### EXERCISE TEXT
======

As a rabid crate digger ever on the lookout for obscure or long-buried Chicago-centric releases, we have two criteria that rarely intersect: a) anything synth-pop, and b) anything produced by Iain Burgess.



While Burgess is primarily known as the sonic architect of the "Chicago sound" that came to define the city's burgeoning punk scene led by Big Black, Naked Raygun, the Effigies, and others, what's less known is that in 1985, Burgess was a resident engineer at Chicago Recording Company who had a penchant for working out rock-bottom deals for local bands if they could work their schedule around the studio's regular stream of jingle sessions and major album projects.

One such band was DeKalb, IL new wave combo Tools Of Romance, whose painfully brief four-tune EP hints at greater things to come, but proved to be the band's only release. If you dig Midge Ure-era Ultravox or early Cure, you can't go wrong with Tools of Romance.




Hailing from Milwaukee, Dark Facade also released a four-song Burgess-produced EP in 1985. Singer Steven Nodine's vocals recall Stan Ridgway, Danny Elfman, and Skafish, giving songs like "Turn" and "You Make The World Kneel Down" a jittery intensity that builds to one throbbing chorus after another.


The band would tour Germany after the release of Kunst before promptly disbanding in 1986. Truth be told, the band's previous 7" single (not produced by Burgess) is a more focused blast of Joy Division-influenced post-punk that should have made a bigger splash.

======

### TASK 1
From the passage on Burgess-produced EPs, copy word for word the part starting with "As a rabid crate" and going on through "by Iain Burgess.".
### TASK 2
Using the passage on Burgess-produced EPs, decide whether each statement agrees with it, and answer yes or no with the deciding words quoted: (a) Tools Of Romance put out several records. (b) Dark Facade came from Milwaukee. (c) Dark Facade's earlier 7" single was produced by Burgess.

======

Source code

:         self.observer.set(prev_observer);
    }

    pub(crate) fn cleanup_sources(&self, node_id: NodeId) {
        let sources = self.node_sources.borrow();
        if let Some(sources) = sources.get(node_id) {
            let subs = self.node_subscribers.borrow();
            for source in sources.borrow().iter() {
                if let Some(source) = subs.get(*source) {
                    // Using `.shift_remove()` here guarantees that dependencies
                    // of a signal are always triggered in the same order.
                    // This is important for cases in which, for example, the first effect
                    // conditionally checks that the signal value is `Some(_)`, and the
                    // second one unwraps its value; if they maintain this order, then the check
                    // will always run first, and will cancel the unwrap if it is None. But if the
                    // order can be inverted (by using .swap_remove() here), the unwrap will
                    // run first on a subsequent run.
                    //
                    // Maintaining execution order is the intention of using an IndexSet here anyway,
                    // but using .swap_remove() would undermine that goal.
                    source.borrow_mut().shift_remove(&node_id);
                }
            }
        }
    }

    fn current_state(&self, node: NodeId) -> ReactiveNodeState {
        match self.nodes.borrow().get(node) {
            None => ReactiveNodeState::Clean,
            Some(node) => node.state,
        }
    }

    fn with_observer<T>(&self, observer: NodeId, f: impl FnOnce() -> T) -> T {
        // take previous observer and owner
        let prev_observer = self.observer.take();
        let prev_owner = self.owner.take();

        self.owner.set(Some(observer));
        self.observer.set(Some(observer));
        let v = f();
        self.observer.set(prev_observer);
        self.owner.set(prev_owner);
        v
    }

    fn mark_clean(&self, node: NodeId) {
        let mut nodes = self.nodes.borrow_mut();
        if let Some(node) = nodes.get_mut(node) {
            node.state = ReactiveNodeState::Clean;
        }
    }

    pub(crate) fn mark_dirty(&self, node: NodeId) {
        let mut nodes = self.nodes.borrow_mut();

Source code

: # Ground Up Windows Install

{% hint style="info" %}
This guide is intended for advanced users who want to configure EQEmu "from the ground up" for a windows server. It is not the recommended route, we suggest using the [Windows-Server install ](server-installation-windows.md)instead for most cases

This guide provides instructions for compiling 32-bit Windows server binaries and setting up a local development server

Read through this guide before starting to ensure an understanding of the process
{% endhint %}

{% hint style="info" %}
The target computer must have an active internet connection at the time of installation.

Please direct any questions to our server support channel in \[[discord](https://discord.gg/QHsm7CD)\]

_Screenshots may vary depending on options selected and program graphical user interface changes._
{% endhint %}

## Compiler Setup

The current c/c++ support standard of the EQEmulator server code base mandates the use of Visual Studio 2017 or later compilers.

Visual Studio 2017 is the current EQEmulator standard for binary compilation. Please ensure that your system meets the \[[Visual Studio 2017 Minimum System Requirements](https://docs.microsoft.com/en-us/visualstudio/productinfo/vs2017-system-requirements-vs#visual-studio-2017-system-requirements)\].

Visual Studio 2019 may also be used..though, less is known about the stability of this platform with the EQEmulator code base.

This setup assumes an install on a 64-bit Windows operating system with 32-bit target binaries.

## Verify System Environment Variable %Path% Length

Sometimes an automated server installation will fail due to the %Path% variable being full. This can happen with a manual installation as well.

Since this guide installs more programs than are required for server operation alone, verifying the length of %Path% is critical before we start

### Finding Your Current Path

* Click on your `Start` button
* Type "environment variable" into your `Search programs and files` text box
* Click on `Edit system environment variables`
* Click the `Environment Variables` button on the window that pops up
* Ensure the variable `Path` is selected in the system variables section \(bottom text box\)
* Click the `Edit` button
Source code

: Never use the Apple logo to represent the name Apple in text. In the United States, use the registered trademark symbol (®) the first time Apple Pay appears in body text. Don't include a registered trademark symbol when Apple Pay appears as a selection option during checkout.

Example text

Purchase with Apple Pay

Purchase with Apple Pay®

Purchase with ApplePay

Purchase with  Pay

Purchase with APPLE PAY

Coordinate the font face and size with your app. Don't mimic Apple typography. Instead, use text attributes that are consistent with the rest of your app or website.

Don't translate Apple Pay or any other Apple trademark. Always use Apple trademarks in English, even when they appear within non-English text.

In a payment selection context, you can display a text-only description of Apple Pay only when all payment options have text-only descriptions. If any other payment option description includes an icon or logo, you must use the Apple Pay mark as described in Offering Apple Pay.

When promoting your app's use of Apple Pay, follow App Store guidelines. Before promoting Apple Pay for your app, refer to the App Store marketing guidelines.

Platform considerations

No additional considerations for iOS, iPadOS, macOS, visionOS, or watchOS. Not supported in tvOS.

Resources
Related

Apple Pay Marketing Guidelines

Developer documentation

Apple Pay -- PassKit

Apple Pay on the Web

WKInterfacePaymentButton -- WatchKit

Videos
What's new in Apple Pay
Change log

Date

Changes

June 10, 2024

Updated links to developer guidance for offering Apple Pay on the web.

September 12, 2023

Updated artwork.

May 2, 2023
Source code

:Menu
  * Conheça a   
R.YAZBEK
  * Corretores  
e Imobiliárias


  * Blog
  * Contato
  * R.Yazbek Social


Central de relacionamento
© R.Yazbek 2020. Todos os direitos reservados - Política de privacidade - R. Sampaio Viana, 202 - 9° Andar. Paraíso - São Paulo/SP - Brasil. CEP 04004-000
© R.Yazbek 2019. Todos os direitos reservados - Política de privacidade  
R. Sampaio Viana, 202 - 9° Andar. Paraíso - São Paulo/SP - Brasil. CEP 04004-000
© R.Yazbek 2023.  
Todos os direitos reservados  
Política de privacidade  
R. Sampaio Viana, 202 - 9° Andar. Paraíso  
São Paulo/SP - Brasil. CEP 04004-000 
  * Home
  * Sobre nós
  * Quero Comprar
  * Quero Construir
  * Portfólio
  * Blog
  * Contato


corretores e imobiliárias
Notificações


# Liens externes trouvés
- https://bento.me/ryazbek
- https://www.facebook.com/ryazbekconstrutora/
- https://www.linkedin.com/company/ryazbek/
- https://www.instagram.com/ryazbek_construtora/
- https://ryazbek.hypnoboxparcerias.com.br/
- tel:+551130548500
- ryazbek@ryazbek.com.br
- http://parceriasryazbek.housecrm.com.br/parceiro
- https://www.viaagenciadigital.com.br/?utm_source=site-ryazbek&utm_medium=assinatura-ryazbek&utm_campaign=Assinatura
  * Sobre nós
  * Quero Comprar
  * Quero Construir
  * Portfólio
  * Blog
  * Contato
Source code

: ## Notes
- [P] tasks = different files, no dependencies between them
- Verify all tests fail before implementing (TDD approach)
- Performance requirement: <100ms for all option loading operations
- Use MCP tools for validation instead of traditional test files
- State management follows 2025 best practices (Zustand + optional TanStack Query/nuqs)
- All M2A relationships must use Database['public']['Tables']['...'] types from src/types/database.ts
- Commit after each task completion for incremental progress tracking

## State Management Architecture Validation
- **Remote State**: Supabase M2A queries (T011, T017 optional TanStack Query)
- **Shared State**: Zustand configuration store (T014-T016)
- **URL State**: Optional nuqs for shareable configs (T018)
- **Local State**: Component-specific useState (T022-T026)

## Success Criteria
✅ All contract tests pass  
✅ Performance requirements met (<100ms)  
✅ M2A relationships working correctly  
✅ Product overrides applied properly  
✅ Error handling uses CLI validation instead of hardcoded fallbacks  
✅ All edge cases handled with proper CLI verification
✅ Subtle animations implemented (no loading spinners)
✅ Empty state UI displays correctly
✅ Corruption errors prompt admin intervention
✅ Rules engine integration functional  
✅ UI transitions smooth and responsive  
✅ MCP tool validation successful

======

### RESULT 1
As a rabid crate digger ever on the lookout for obscure or long-buried Chicago-centric releases, we have two criteria that rarely intersect: a) anything synth-pop, and b) anything produced by Iain Burgess.

### RESULT 2
(a) No: "proved to be the band's only release"
(b) Yes: "Hailing from Milwaukee, Dark Facade"
(c) No: "(not produced by Burgess)"